YOUR INSTRUCTIONS:
Starting at the first line of the entries below, restate each line exactly until you reach the line with "His eyes darted to my mouth when I licked m", and print that one too. Leave the pictures out and stop there.

■ ■ ■ ■ ■

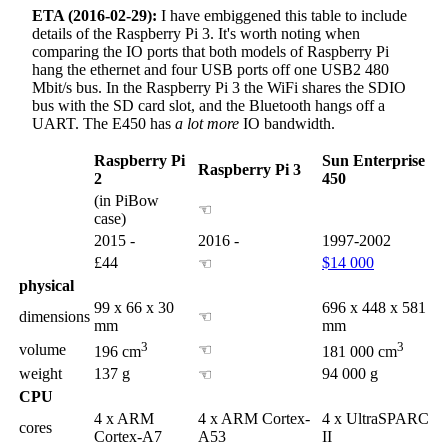
ETA (2016-02-29):
I have embiggened this table to include
details of the Raspberry Pi 3. It's worth noting when
comparing the IO ports that both models of Raspberry Pi
hang the ethernet and four USB ports off one USB2 480
Mbit/s bus. In the Raspberry Pi 3 the WiFi shares the SDIO
bus with the SD card slot, and the Bluetooth hangs off a
UART. The E450 has
a lot more
IO bandwidth.
Raspberry Pi
Sun Enterprise
Raspberry Pi 3
2
450
(in PiBow
☜
case)
2015 -
2016 -
1997-2002
£44
$14 000
☜
physical
99 x 66 x 30
696 x 448 x 581
dimensions
☜
mm
mm
3
3
volume
☜
196 cm
181 000 cm
weight
137 g
94 000 g
☜
CPU
4 x ARM
4 x ARM Cortex-
4 x UltraSPARC
cores
Cortex-A7
A53
II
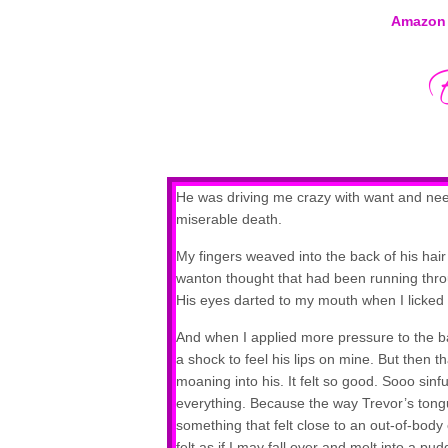
Amazon
He was driving me crazy with want and need. 
miserable death.
My fingers weaved into the back of his hair
wanton thought that had been running thr
His eyes darted to my mouth when I licked m
And when I applied more pressure to the back
a shock to feel his lips on mine. But then 
moaning into his. It felt so good. Sooo sinfu
everything. Because the way Trevor’s tong
something that felt close to an out-of-body ex
felt as if I may fall over and melt into a 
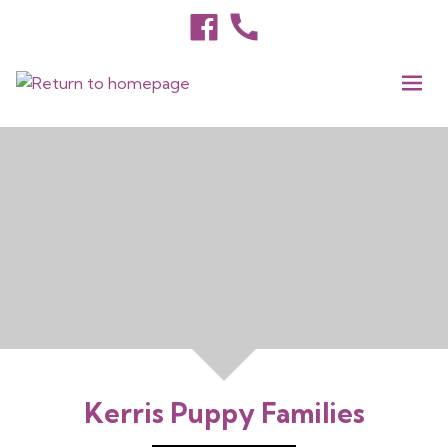
Kerris Puppy Families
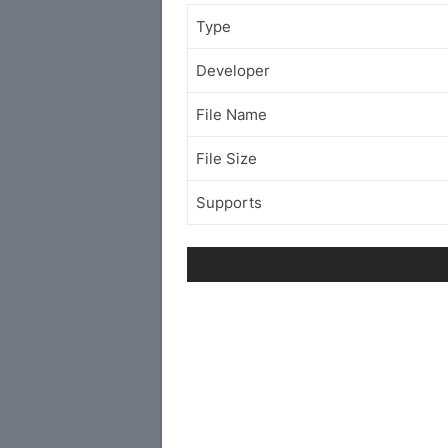
Type
Developer
File Name
File Size
Supports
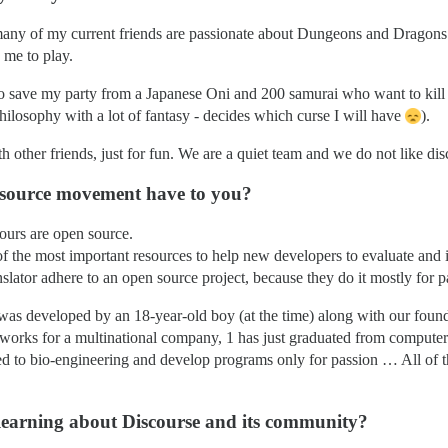
, many of my current friends are passionate about Dungeons and Dragons
 me to play.
o save my party from a Japanese Oni and 200 samurai who want to kill
hilosophy with a lot of fantasy - decides which curse I will have
).
 other friends, just for fun. We are a quiet team and we do not like dis
n source movement have to you?
n ours are open source.
f the most important resources to help new developers to evaluate and in
slator adhere to an open source project, because they do it mostly for p
t was developed by an 18-year-old boy (at the time) along with our foun
 works for a multinational company, 1 has just graduated from computer 
ed to bio-engineering and develop programs only for passion … All of t
 learning about Discourse and its community?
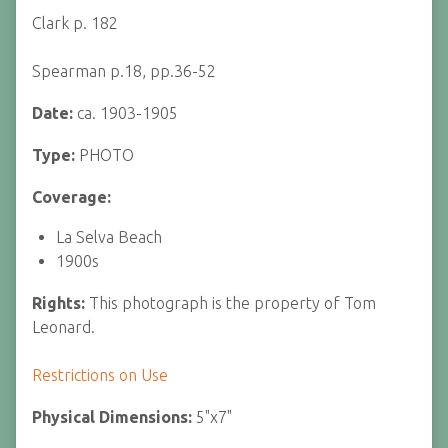
Clark p. 182
Spearman p.18, pp.36-52
Date:
ca. 1903-1905
Type:
PHOTO
Coverage:
La Selva Beach
1900s
Rights:
This photograph is the property of Tom
Leonard.
Restrictions on Use
Physical Dimensions:
5"x7"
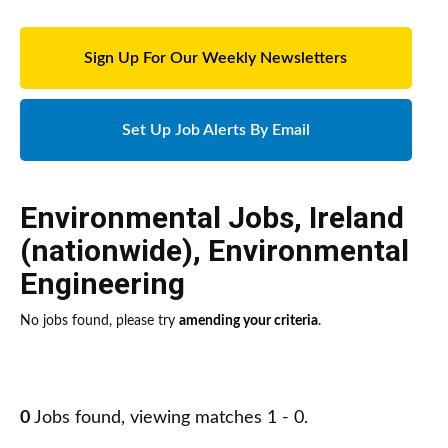
Sign Up For Our Weekly Newsletters
Set Up Job Alerts By Email
Environmental Jobs
,
Ireland
(nationwide)
,
Environmental
Engineering
No jobs found, please try
amending your criteria
.
0
Jobs found, viewing matches 1 - 0.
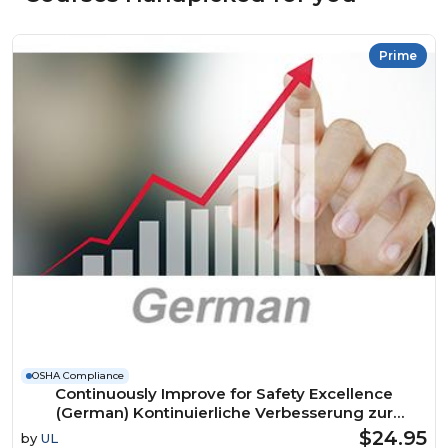
Prime
OSHA Compliance
Continuously Improve for Safety Excellence
(German) Kontinuierliche Verbesserung zur
Erreichung der Exzellenz in Sachen Sicherheit
$24.95
by
UL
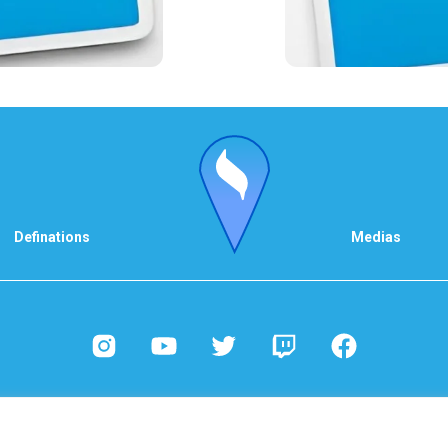
Definations
Medias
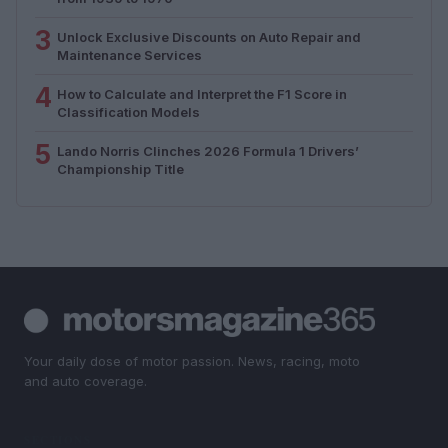
3
Unlock Exclusive Discounts on Auto Repair and
Maintenance Services
4
How to Calculate and Interpret the F1 Score in
Classification Models
5
Lando Norris Clinches 2026 Formula 1 Drivers’
Championship Title
Your daily dose of motor passion. News, racing, moto
and auto coverage.
SECTIONS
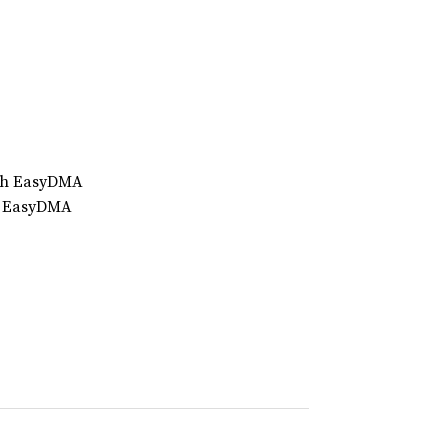
ith EasyDMA
th EasyDMA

■ ■ ■ ■ ■

RESULT:
ETA (2016-02-29):
I have embiggened this table to include
details of the Raspberry Pi 3. It's worth noting when
comparing the IO ports that both models of Raspberry Pi
hang the ethernet and four USB ports off one USB2 480
Mbit/s bus. In the Raspberry Pi 3 the WiFi shares the SDIO
bus with the SD card slot, and the Bluetooth hangs off a
UART. The E450 has
a lot more
IO bandwidth.
Raspberry Pi
Sun Enterprise
Raspberry Pi 3
2
450
(in PiBow
☜
case)
2015 -
2016 -
1997-2002
£44
$14 000
☜
physical
99 x 66 x 30
696 x 448 x 581
dimensions
☜
mm
mm
3
3
volume
☜
196 cm
181 000 cm
weight
137 g
94 000 g
☜
CPU
4 x ARM
4 x ARM Cortex-
4 x UltraSPARC
cores
Cortex-A7
A53
II
Amazon
He was driving me crazy with want and need. 
miserable death.
My fingers weaved into the back of his hair
wanton thought that had been running thr
His eyes darted to my mouth when I licked m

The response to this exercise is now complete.